__Exercise goal__.
Format the text lines in the material as a JSON list of strings, one string per line, and skip any blank lines. Leave the pictures out of the answer.

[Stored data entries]

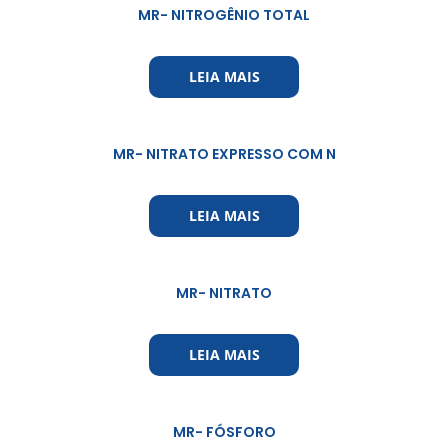
MR- NITROGÊNIO TOTAL
LEIA MAIS
MR- NITRATO EXPRESSO COM N
LEIA MAIS
MR- NITRATO
LEIA MAIS
MR- FÓSFORO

__Response to the exercise__.
[
  "MR- NITROGÊNIO TOTAL",
  "LEIA MAIS",
  "MR- NITRATO EXPRESSO COM N",
  "LEIA MAIS",
  "MR- NITRATO",
  "LEIA MAIS",
  "MR- FÓSFORO"
]